National Heritage listing would ensure greater protection and recognition of Centennial Park’s historic significance. If approved, it would allow protection under the Environment Protection and Biodiversity Act, and any actions that affected its heritage values would have to be considered by the Federal Environment Minister.
It is important recognition of Centennial Park’s role in the birth of the nation.
On January 1, 1901, tens of thousands of Australians gathered there to witness the proclamation of the Federal Constitution and watch the swearing in of our first Prime Minister and Cabinet.
The Federation Pavilion which stands on that spot today and houses the Federation Stone, is a modern tribute to this triumph.
It is fitting that this significant event in our nation’s history was held at Centennial Park, part of the Sydney Common originally set aside by that great builder, Governor Lachlan Macquarie and of course, as its name implies, originally established by Sir Henry Parkes to celebrate the centenary of the establishment of the British colony at Sydney Cove in 1788.

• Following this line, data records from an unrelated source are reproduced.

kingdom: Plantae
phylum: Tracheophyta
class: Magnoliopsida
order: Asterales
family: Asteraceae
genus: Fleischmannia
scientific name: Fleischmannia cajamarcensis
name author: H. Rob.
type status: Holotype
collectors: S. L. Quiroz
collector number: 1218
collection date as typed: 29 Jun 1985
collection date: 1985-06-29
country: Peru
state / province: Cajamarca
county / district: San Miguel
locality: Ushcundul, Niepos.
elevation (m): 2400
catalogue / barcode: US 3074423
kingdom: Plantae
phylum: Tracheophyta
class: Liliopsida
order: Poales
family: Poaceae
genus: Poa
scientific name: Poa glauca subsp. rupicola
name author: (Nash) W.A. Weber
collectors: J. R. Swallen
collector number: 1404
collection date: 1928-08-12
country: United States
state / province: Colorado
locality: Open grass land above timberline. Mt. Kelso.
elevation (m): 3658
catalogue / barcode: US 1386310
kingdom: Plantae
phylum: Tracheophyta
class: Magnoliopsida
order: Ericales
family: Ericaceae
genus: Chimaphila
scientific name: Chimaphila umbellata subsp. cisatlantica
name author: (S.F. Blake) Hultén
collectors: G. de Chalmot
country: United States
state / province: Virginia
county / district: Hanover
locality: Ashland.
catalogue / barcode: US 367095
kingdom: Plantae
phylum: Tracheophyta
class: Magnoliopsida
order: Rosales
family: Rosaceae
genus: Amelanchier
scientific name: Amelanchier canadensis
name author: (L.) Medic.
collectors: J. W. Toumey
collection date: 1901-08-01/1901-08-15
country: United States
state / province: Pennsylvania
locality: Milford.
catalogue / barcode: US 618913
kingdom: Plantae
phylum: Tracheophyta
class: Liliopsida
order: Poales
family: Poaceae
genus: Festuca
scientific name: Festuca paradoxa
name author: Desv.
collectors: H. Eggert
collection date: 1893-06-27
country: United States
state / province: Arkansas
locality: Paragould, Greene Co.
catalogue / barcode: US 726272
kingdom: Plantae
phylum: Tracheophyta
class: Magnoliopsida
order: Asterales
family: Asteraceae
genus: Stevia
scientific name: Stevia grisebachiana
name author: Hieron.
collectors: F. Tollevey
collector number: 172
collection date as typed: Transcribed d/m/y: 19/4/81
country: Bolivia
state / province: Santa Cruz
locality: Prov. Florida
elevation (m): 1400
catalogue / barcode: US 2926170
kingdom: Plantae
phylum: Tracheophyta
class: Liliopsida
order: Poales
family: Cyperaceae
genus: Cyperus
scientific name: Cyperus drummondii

A great city needs great parks. Unless they are set aside in the city’s youth, they are hard to retrofit after development has taken over.
And once established they need to be jealously protected - as the city grows those green, open spaces are more precious than ever.
Centennial Park is a precious place and we must cherish and protect it and that is a responsibility for us all.
Its listing on the National Heritage List will provide an extra level of protection for now and for generations to come.